● Records for this task:
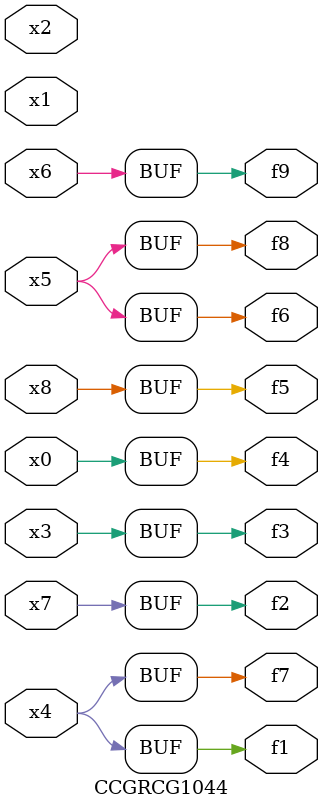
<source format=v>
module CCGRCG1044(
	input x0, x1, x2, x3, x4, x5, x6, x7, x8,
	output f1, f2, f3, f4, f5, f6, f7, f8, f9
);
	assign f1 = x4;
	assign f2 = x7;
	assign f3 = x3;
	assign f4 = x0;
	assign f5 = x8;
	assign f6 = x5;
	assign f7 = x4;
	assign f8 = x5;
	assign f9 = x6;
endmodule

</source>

● About this exercise: Copy out the listing exactly as it stands, but not the pictures.

● Reply to the exercise:
<source format=v>
module CCGRCG1044(
	input x0, x1, x2, x3, x4, x5, x6, x7, x8,
	output f1, f2, f3, f4, f5, f6, f7, f8, f9
);
	assign f1 = x4;
	assign f2 = x7;
	assign f3 = x3;
	assign f4 = x0;
	assign f5 = x8;
	assign f6 = x5;
	assign f7 = x4;
	assign f8 = x5;
	assign f9 = x6;
endmodule

</source>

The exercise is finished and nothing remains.